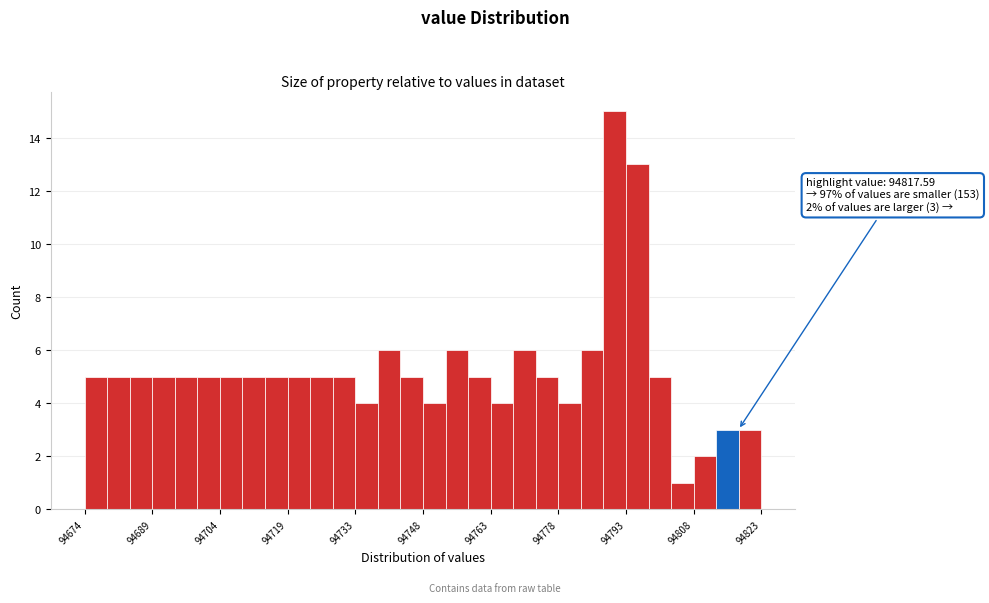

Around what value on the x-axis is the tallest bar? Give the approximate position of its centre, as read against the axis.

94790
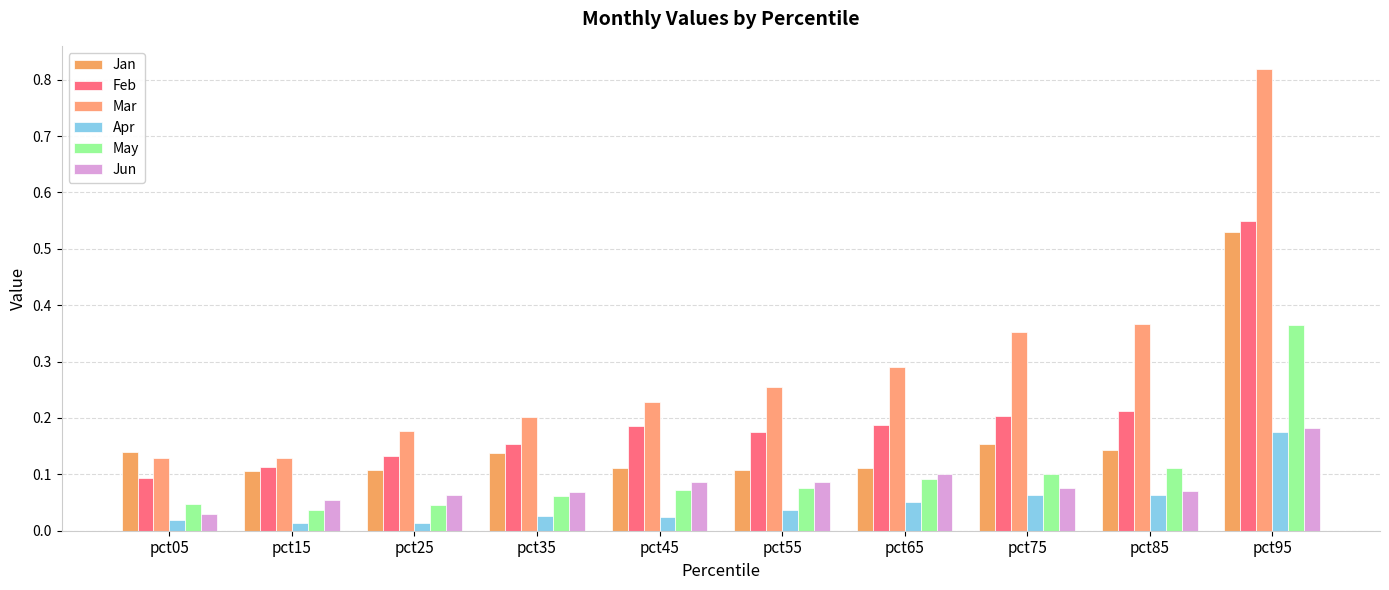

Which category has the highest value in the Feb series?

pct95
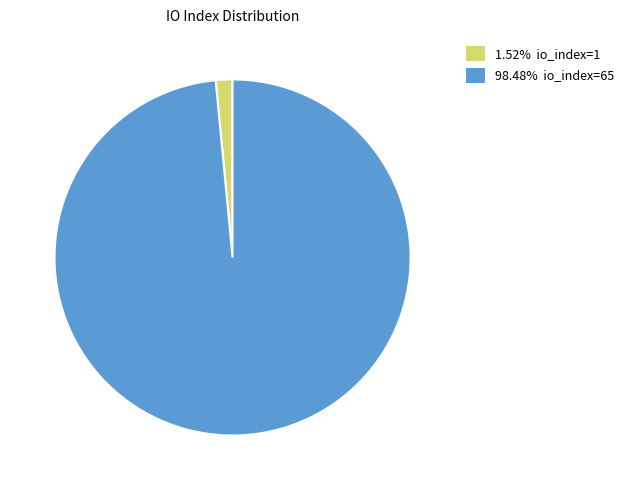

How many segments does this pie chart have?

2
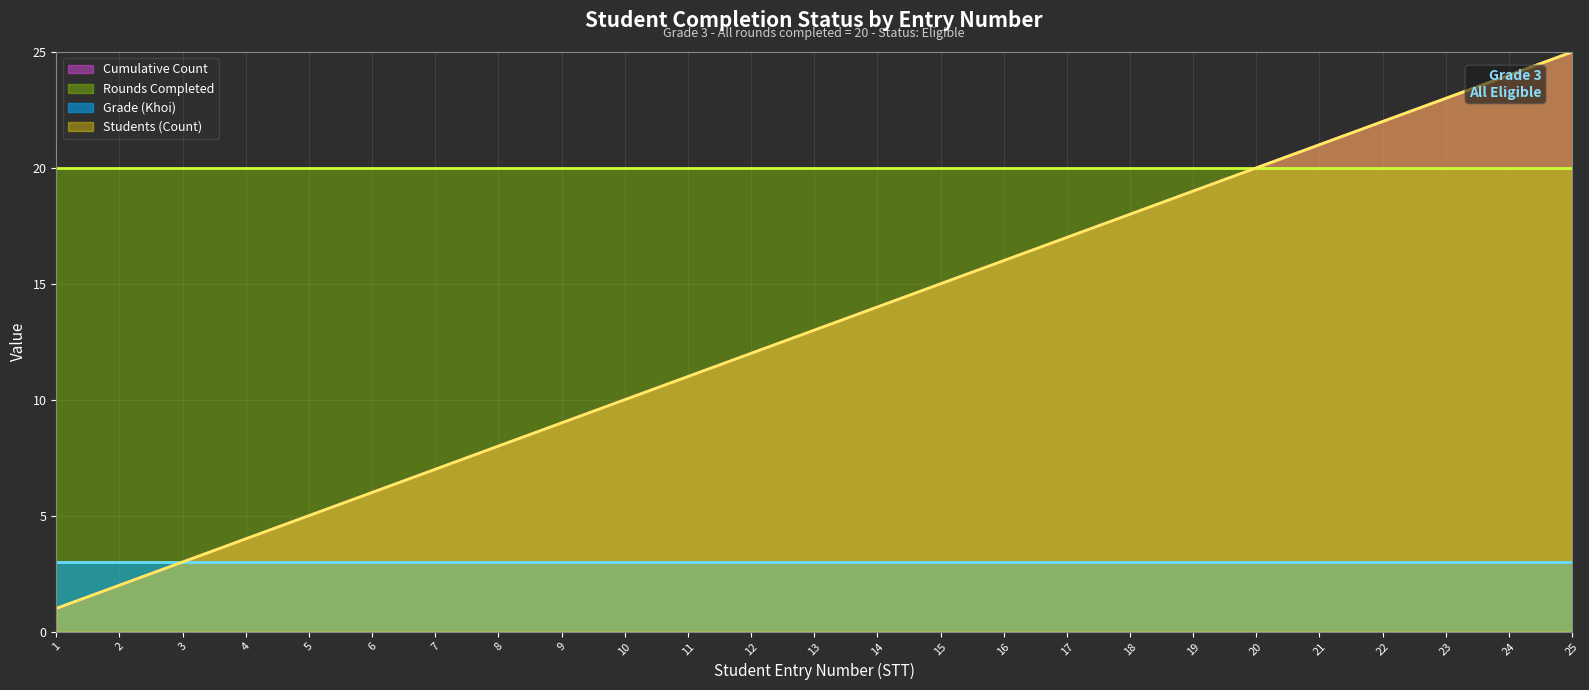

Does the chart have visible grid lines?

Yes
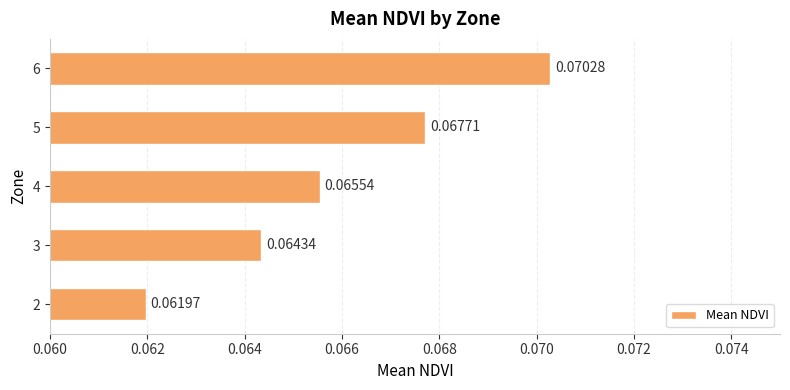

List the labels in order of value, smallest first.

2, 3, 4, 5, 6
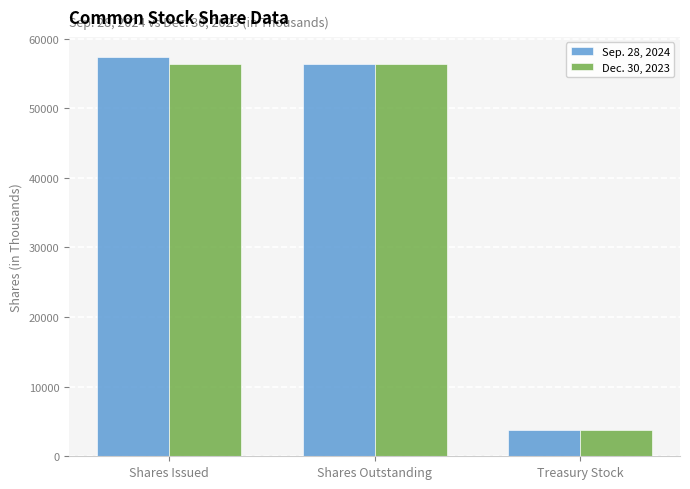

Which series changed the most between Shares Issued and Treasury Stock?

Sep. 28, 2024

◇ ◇ ◇

JOB:
Copy the listing above word for word, leaving out the pictures.

EXPECTED ANSWER:
Around what value on the x-axis is the tallest bar? Give the approximate position of its centre, as read against the axis.

94790

Which category has the highest value in the Feb series?

pct95

How many segments does this pie chart have?

2

Does the chart have visible grid lines?

Yes

List the labels in order of value, smallest first.

2, 3, 4, 5, 6

Which series changed the most between Shares Issued and Treasury Stock?

Sep. 28, 2024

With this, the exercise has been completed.